Assignment - Find the lines below in which the string "pixels" occurs. Copy each one.

---------- Data ----------

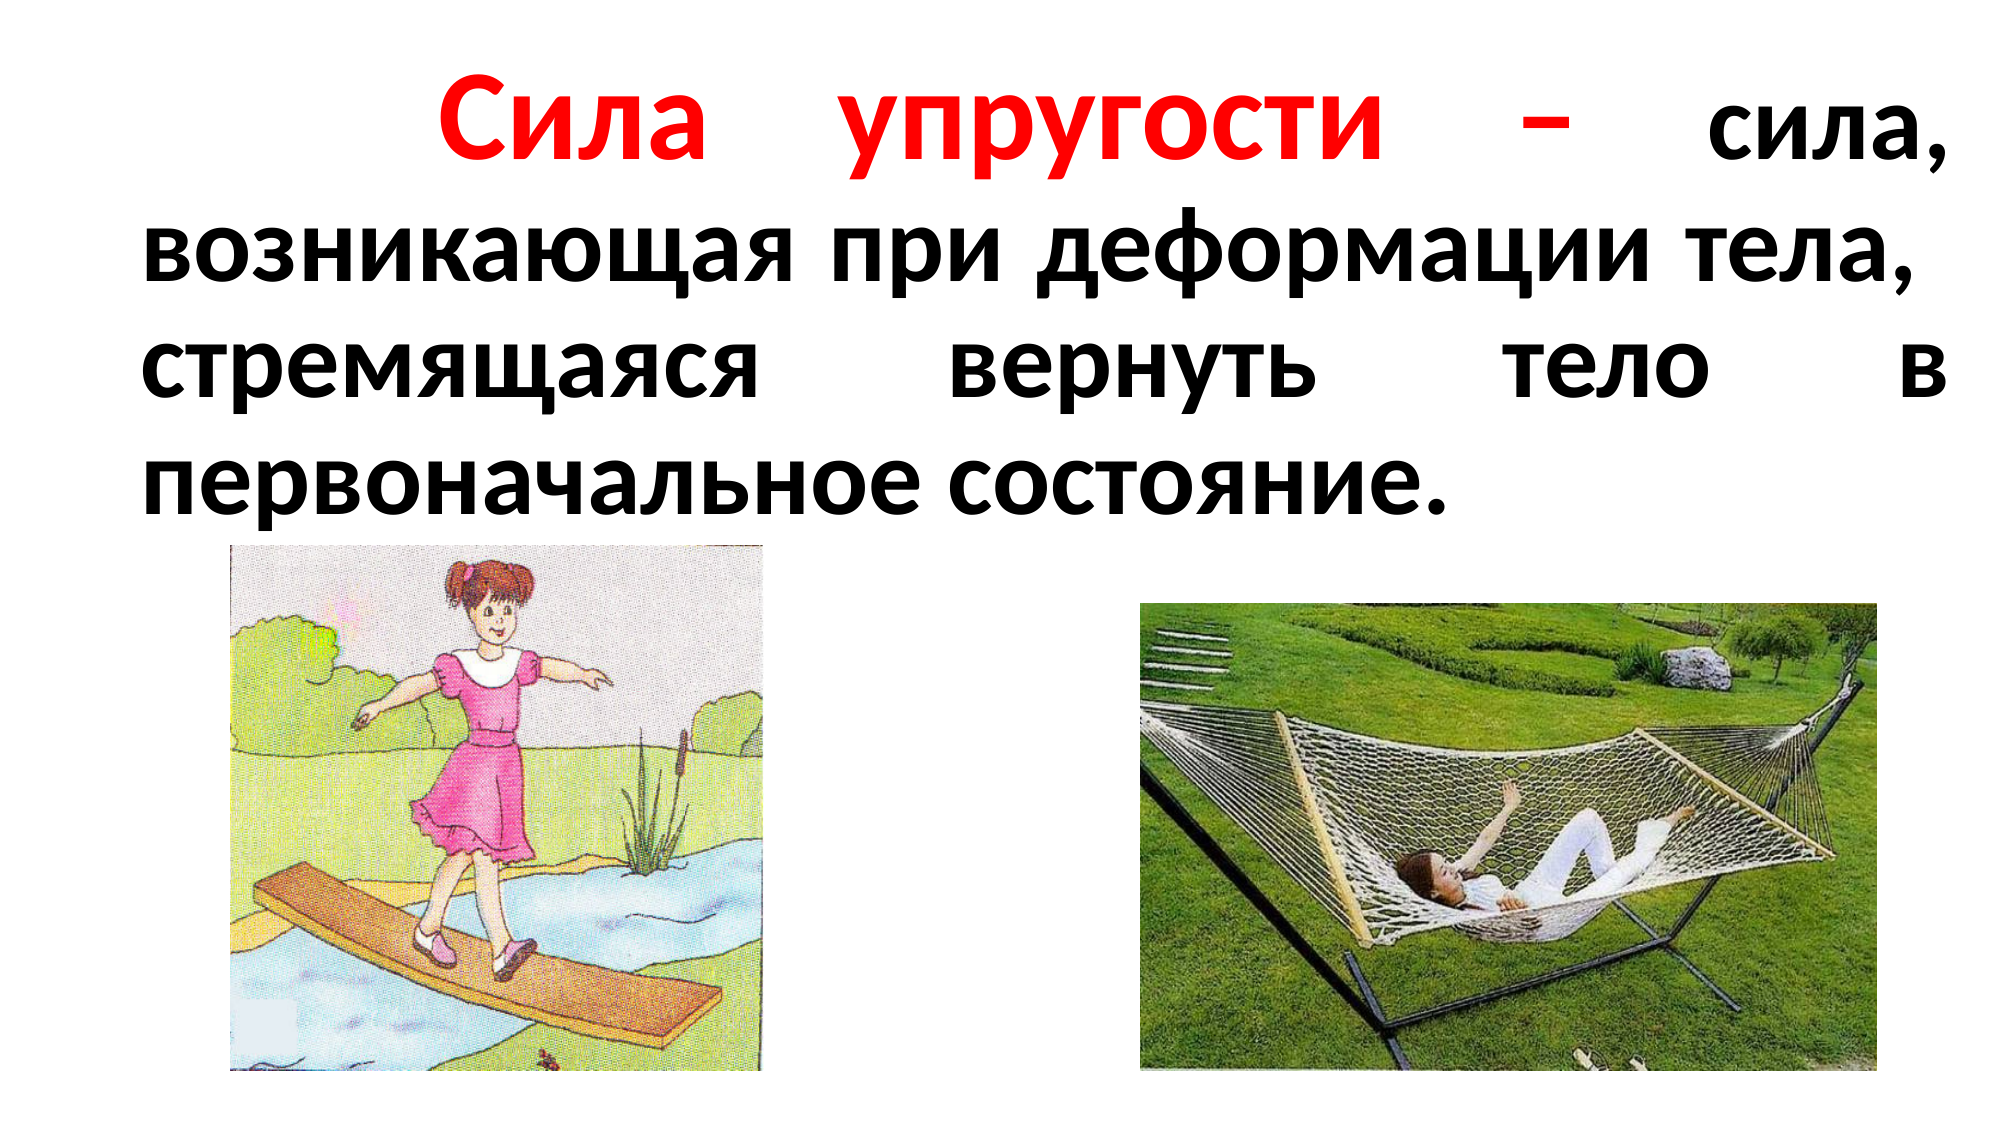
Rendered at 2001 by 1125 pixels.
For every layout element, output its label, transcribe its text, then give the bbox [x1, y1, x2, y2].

picture [1140, 603, 1877, 1071]
picture [230, 545, 764, 1071]
list Сила упругости – сила, возникающая при деформации тела, стремящаяся вернуть тело в первоначальное состояние. [87, 40, 1967, 948]
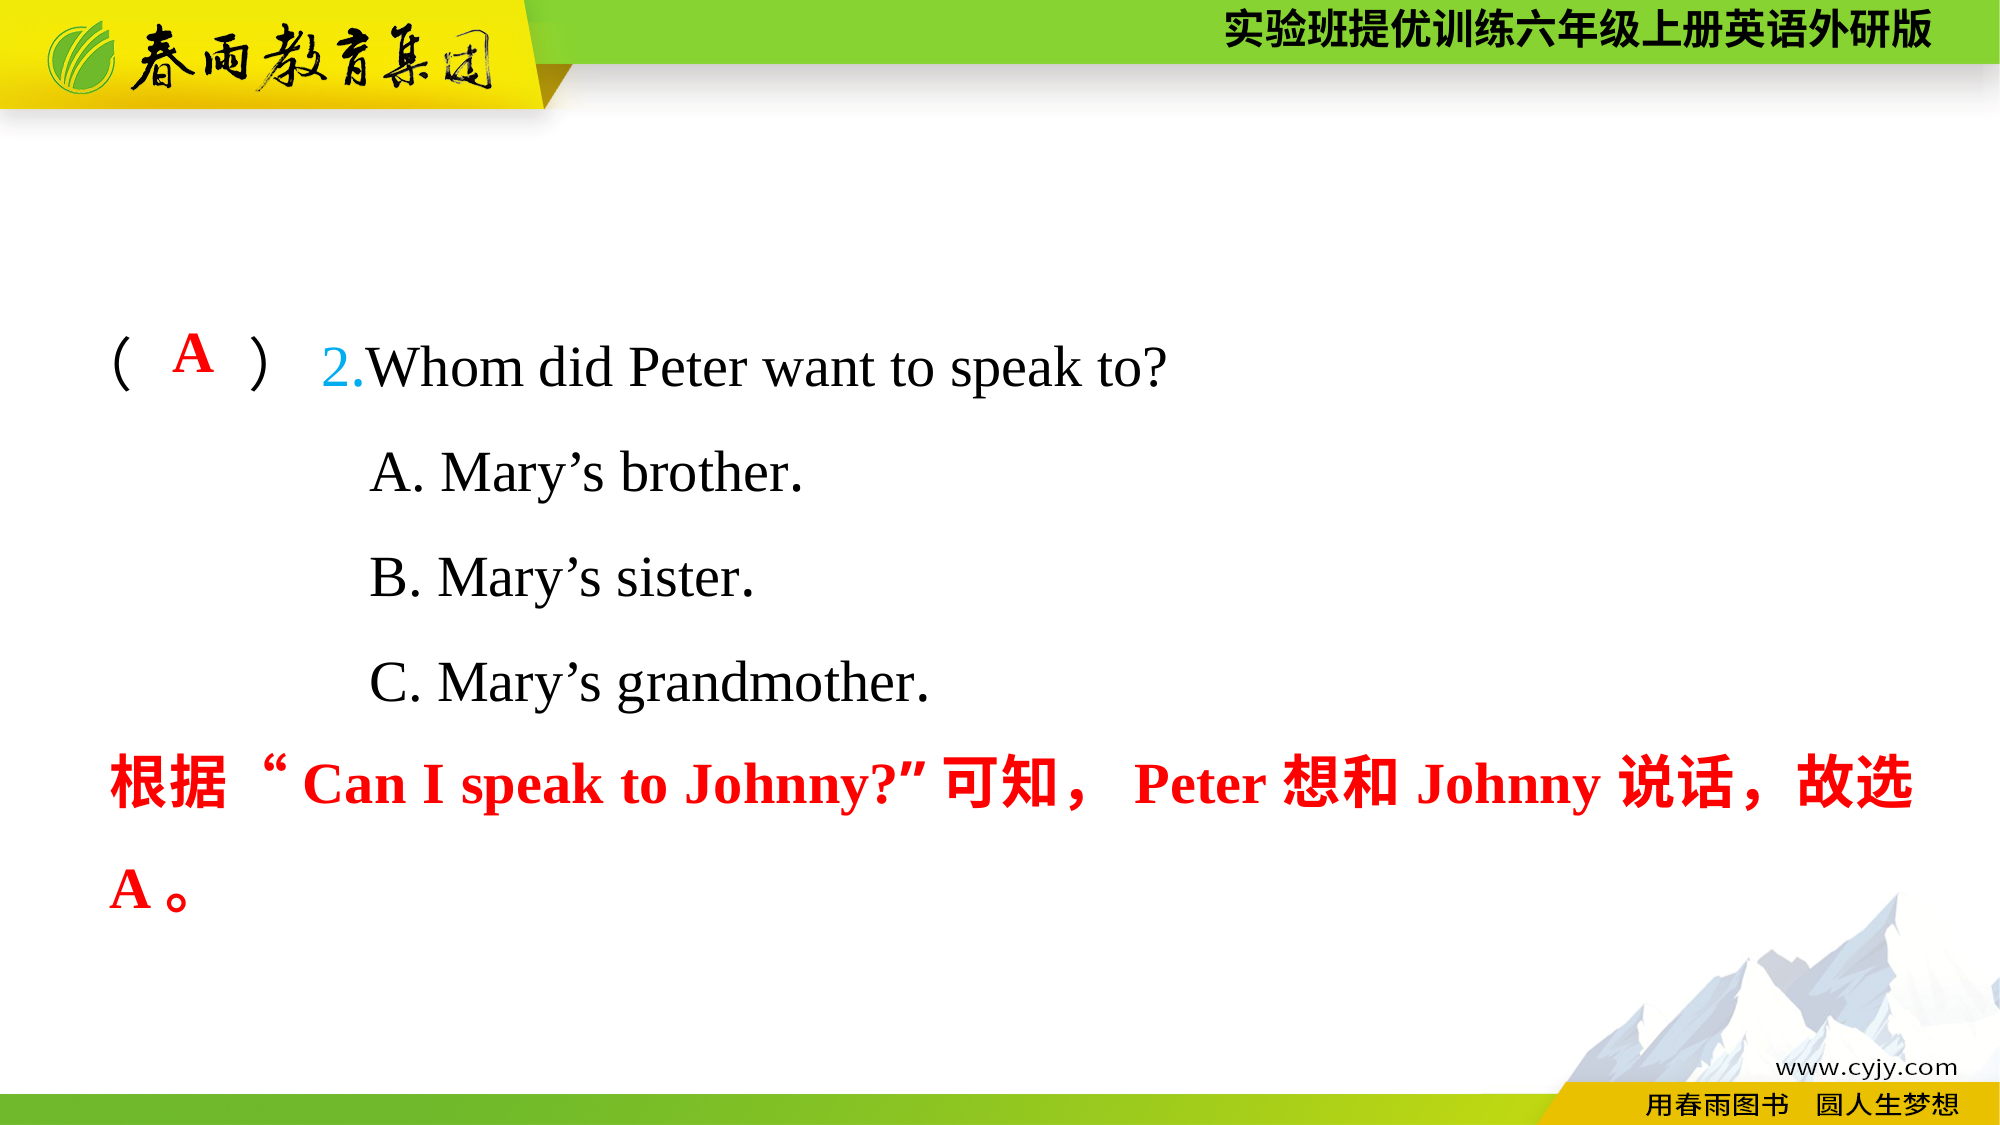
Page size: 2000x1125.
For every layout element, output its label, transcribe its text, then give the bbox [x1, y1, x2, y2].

list （ ）2.Whom did Peter want to speak to? A. Mary’s brother. B. Mary’s sister. C. Mary’s grandmother. [59, 285, 1944, 712]
text_box 根据“Can I speak to Johnny?”可知，Peter想和Johnny说话，故选A。 [94, 702, 1944, 928]
picture [0, 0, 2000, 1125]
text_box A [158, 306, 258, 392]
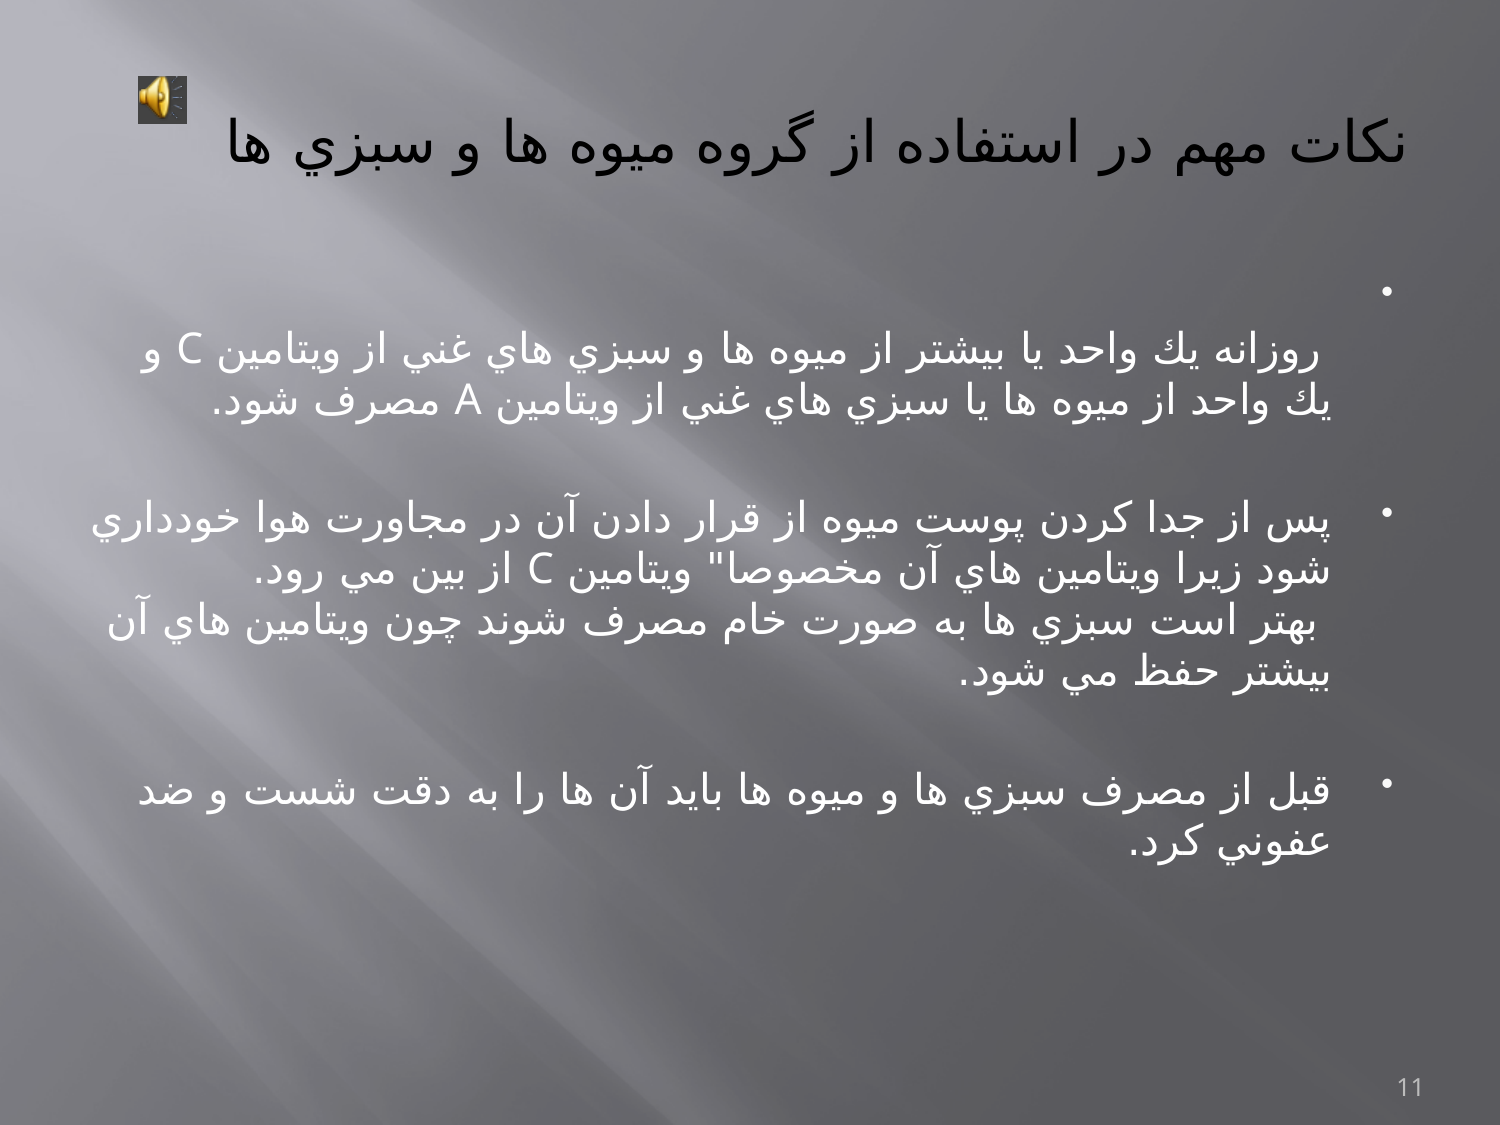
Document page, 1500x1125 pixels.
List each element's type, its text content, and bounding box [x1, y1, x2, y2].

list روزانه يك واحد يا بيشتر از ميوه ها و سبزي هاي غني از ويتامين C و يك واحد از ميوه ها يا سبزي هاي غني از ويتامين A مصرف شود. پس از جدا كردن پوست ميوه از قرار دادن آن در مجاورت هوا خودداري شود زيرا ويتامين هاي آن مخصوصا" ويتامين C از بين مي رود. بهتر است سبزي ها به صورت خام مصرف شوند چون ويتامين هاي آن بيشتر حفظ مي شود. قبل از مصرف سبزي ها و ميوه ها بايد آن ها را به دقت شست و ضد عفوني كرد. [75, 262, 1425, 1035]
picture [137, 74, 188, 126]
slide_number 11 [1299, 1052, 1425, 1113]
title نكات مهم در استفاده از گروه ميوه ها و سبزي ها [75, 45, 1425, 233]
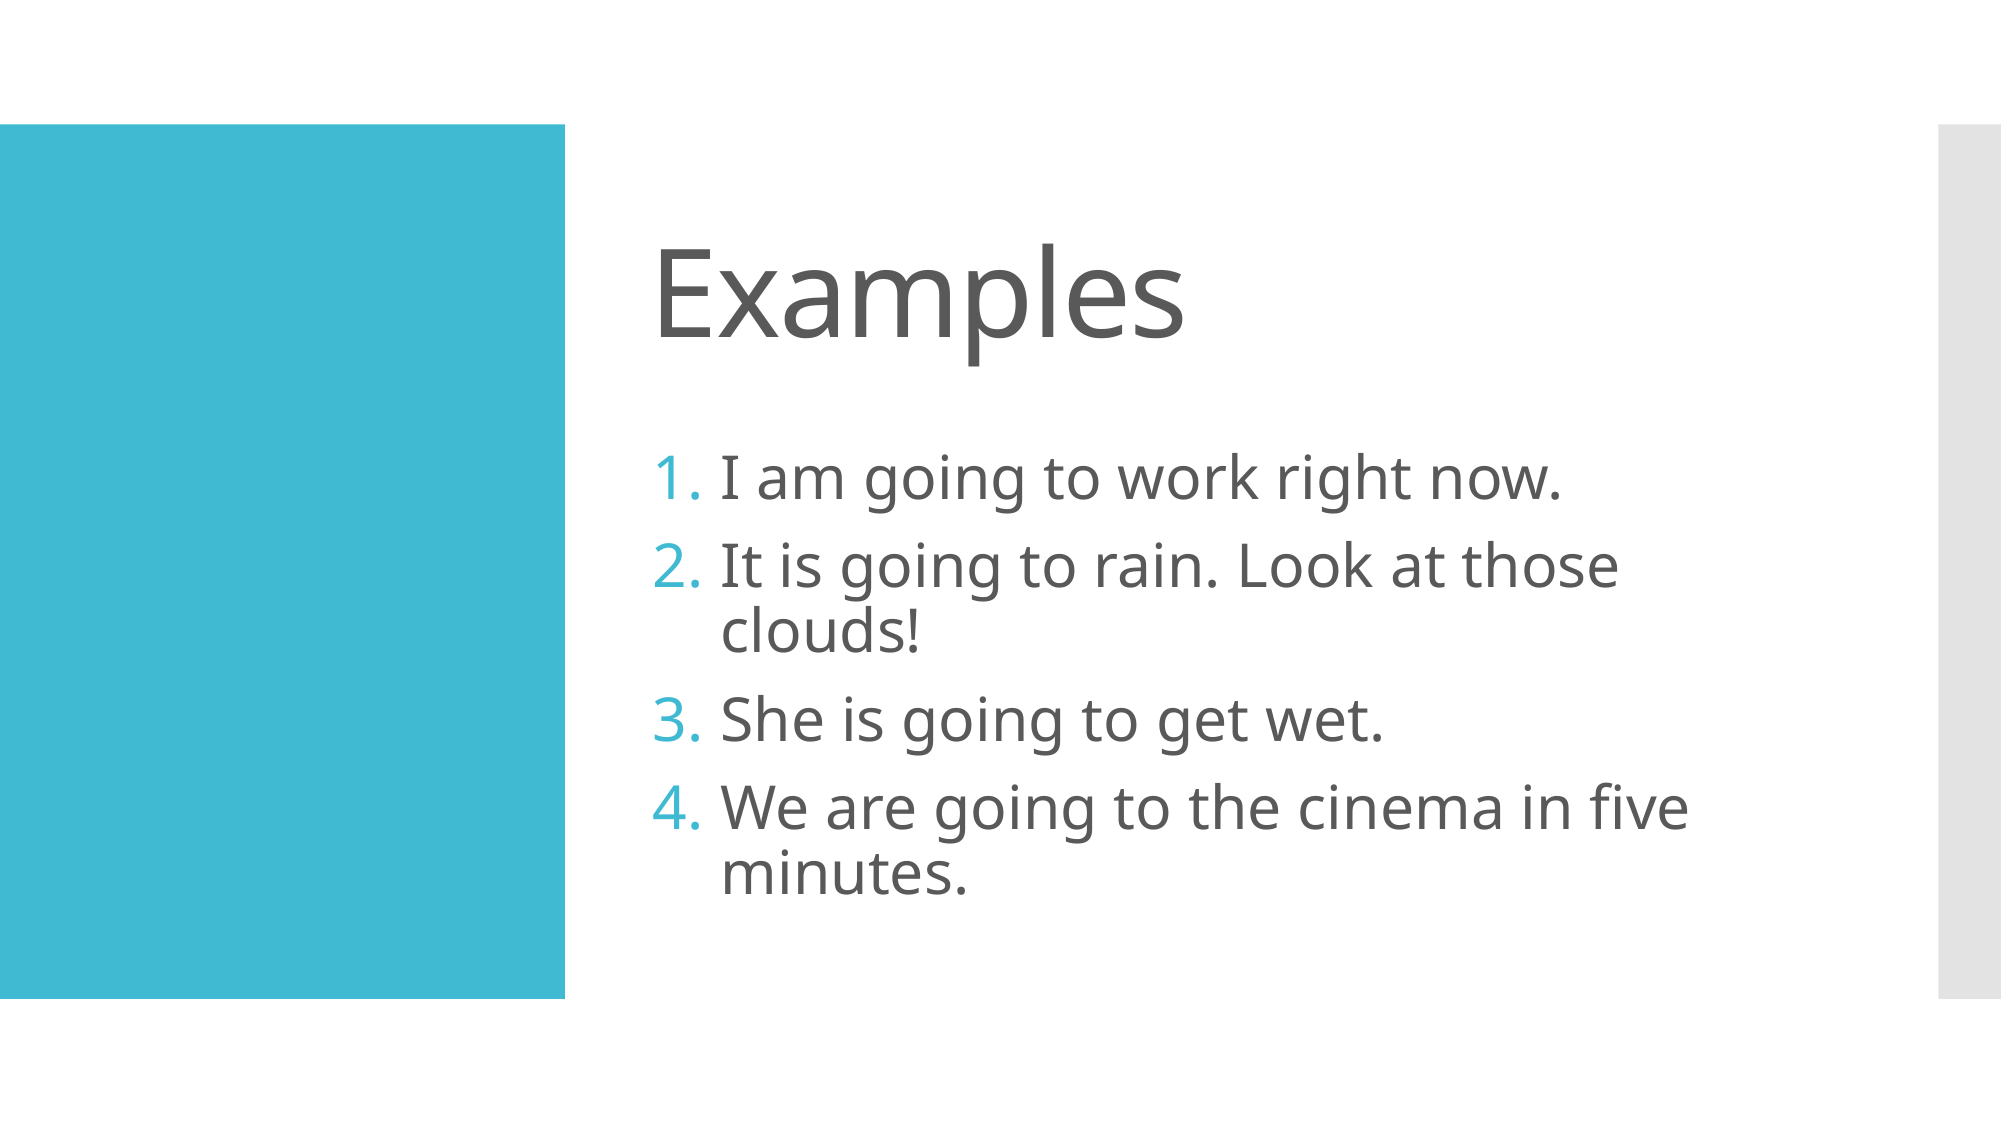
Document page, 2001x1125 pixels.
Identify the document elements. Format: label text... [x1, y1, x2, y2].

list I am going to work right now. It is going to rain. Look at those clouds! She is going to get wet. We are going to the cinema in five minutes. [637, 439, 1838, 917]
title Examples [634, 213, 1835, 372]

----------

Answer box -
Rendered at 2001 by 1125 pixels.
Document page, 1500x1125 pixels.
Document page, 2001x1125 pixels.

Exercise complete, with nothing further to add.